## Текст для чтения:
_ _ _ _ _

Когда же угрожала царствующему граду Москве великая беда и нападение злых мятежников, тогда по благоговейному повелению царя Василия патриарх Гермоген со всем священным собором у гроба святого мученика царевича Дмитрия совершил молебен и воду освятил и кропил ею всех ратников, и честной покров святых мощей его вынесли к Калужским воротам. И так всех людей, выходивших в поход на врага, благословляли в тех воротах и осеняли их честным Животворящим Крестом Господним, им и вооружались на битву и бесстрашно выходили навстречу неприятелю. И так молитвами святого нового почестоносца Христова Дмитрия даровал Бог такую победу на врага, что ни один не был убит из благочестивого воинства, а врагов их и безбожных мятежников пало бесчисленное множество, а также многие живыми в руки попали; все же остальные и с предводителями своими бежали со срамом от стен царствующего града.
В 7115-м (1607) году во второй год царствования царя Василия снова собрались противники и зломятежный лагерь свой — города Тулу и Калугу — укрепили под предводительством архизлотворца своего Петрушки Гончарсковского, обосновались здесь и овладели многими городами и селениями и православных христиан тяжко притесняли и снова в ярости угрожали царствующему граду.
Царь же и великий князь Василий Иванович, услышав о дерзости этих кровожадных зверей, сам вооружился против злом дышащей отверстой пасти и пошел со многими воинами, пасть их разорвал и много городов вернул своей державе, Московскому государству, и с помощью неких козней и хитро устроенного затопления взял город Тулу и ранее упомянутого разбойника того Петрушку, называвшегося сыном царевича Ивана Ивановича, схватил живым, связанным привел к Москве и после жестоких пыток велел его повесить. Мятежников же и клятвопреступников захватил бесчисленное множество и к ним проявил свое беззлобие и отеческое благочестие — всех их по домам распустил, надеясь таким добрым отношением смирить злолютую ярость и удержать их в покое и без мятежей и милосердием восстановить порядок и привести их к здравомыслию, и потому вместо смерти всем жизнь даровал. Те же, окаянные, ушли и снова собрали войско и снова начали войну, больше прежней, и вместо тишины дохнули бурей, достигшей до облаков и досадившей дождями многомятежными, не водой изливающимися, но кровью.

_ _ _ _ _

## Задание:
Выпишите целиком, слово в слово, приведённый выше отрывок о войне царя Василия с мятежниками.

## Исходные данные:
_ _ _ _ _

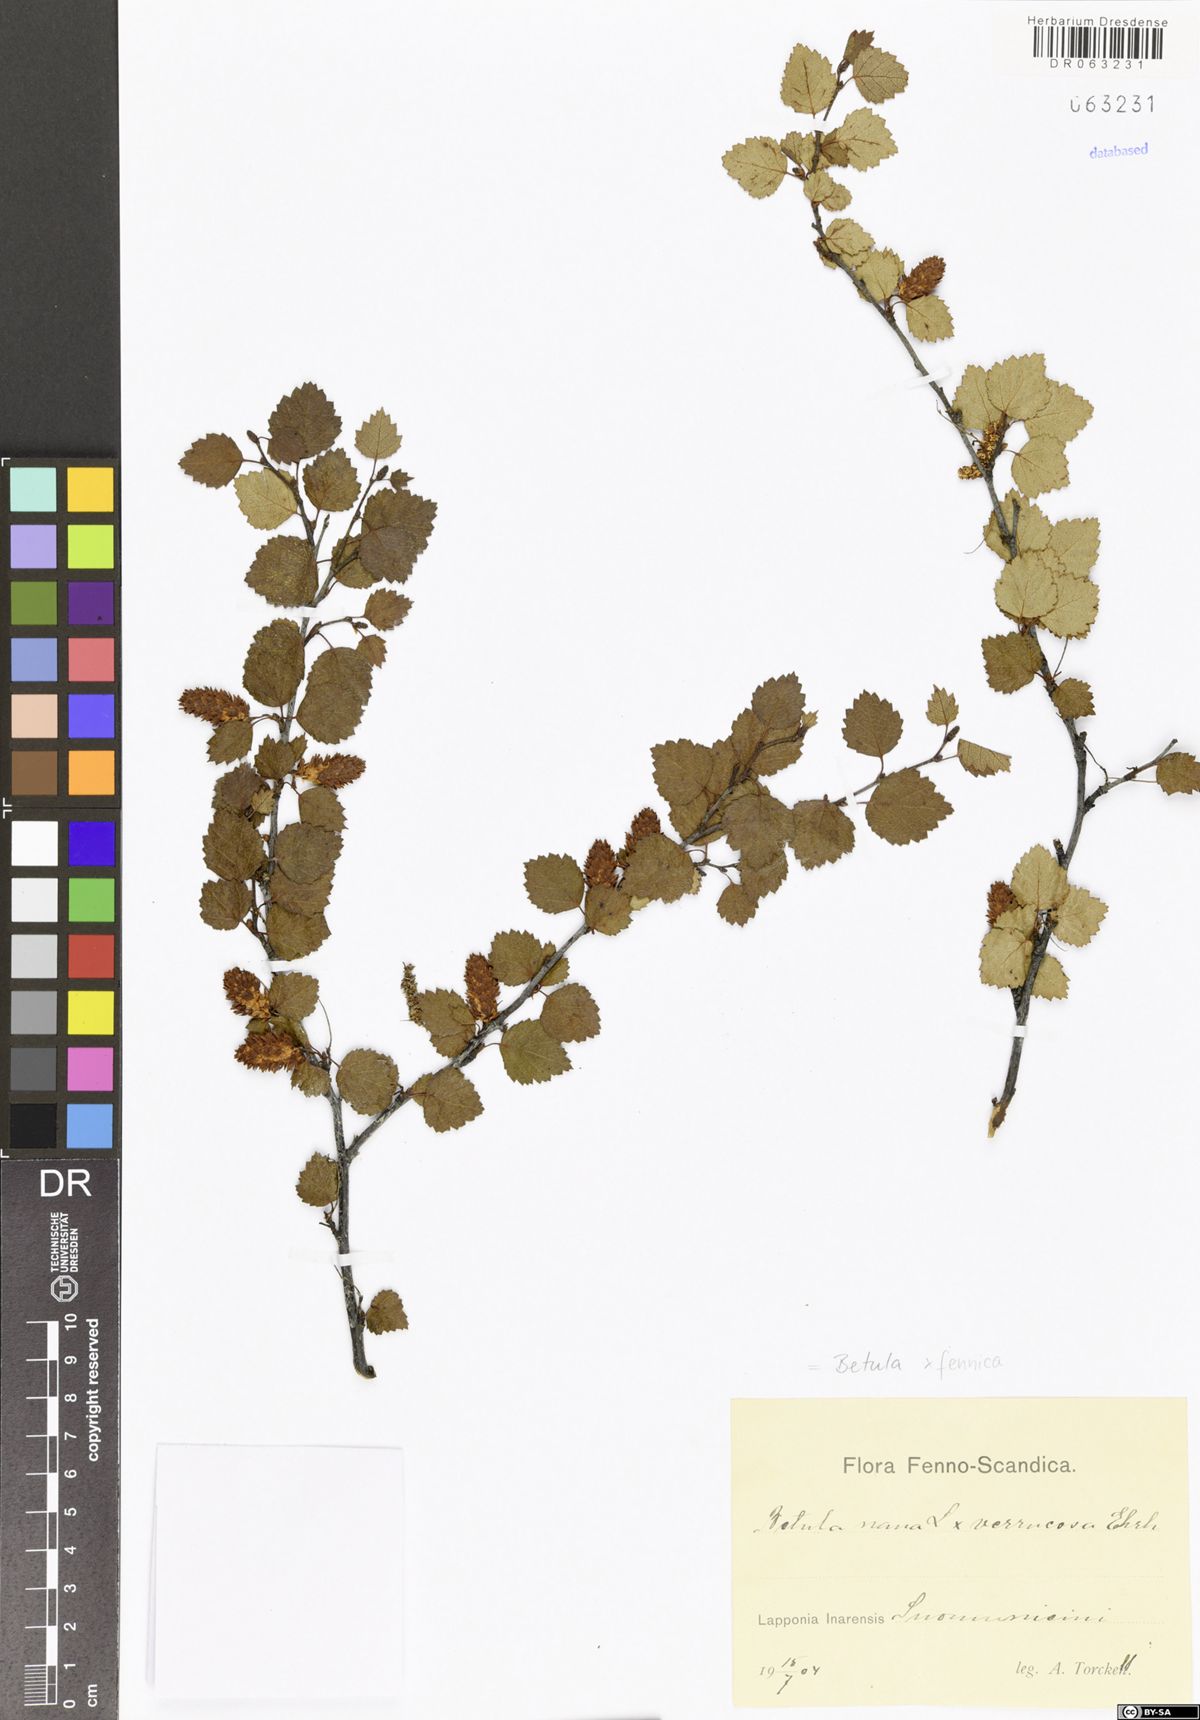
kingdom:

_ _ _ _ _

## Правильный ответ:
Когда же угрожала царствующему граду Москве великая беда и нападение злых мятежников, тогда по благоговейному повелению царя Василия патриарх Гермоген со всем священным собором у гроба святого мученика царевича Дмитрия совершил молебен и воду освятил и кропил ею всех ратников, и честной покров святых мощей его вынесли к Калужским воротам. И так всех людей, выходивших в поход на врага, благословляли в тех воротах и осеняли их честным Животворящим Крестом Господним, им и вооружались на битву и бесстрашно выходили навстречу неприятелю. И так молитвами святого нового почестоносца Христова Дмитрия даровал Бог такую победу на врага, что ни один не был убит из благочестивого воинства, а врагов их и безбожных мятежников пало бесчисленное множество, а также многие живыми в руки попали; все же остальные и с предводителями своими бежали со срамом от стен царствующего града.
В 7115-м (1607) году во второй год царствования царя Василия снова собрались противники и зломятежный лагерь свой — города Тулу и Калугу — укрепили под предводительством архизлотворца своего Петрушки Гончарсковского, обосновались здесь и овладели многими городами и селениями и православных христиан тяжко притесняли и снова в ярости угрожали царствующему граду.
Царь же и великий князь Василий Иванович, услышав о дерзости этих кровожадных зверей, сам вооружился против злом дышащей отверстой пасти и пошел со многими воинами, пасть их разорвал и много городов вернул своей державе, Московскому государству, и с помощью неких козней и хитро устроенного затопления взял город Тулу и ранее упомянутого разбойника того Петрушку, называвшегося сыном царевича Ивана Ивановича, схватил живым, связанным привел к Москве и после жестоких пыток велел его повесить. Мятежников же и клятвопреступников захватил бесчисленное множество и к ним проявил свое беззлобие и отеческое благочестие — всех их по домам распустил, надеясь таким добрым отношением смирить злолютую ярость и удержать их в покое и без мятежей и милосердием восстановить порядок и привести их к здравомыслию, и потому вместо смерти всем жизнь даровал. Те же, окаянные, ушли и снова собрали войско и снова начали войну, больше прежней, и вместо тишины дохнули бурей, достигшей до облаков и досадившей дождями многомятежными, не водой изливающимися, но кровью.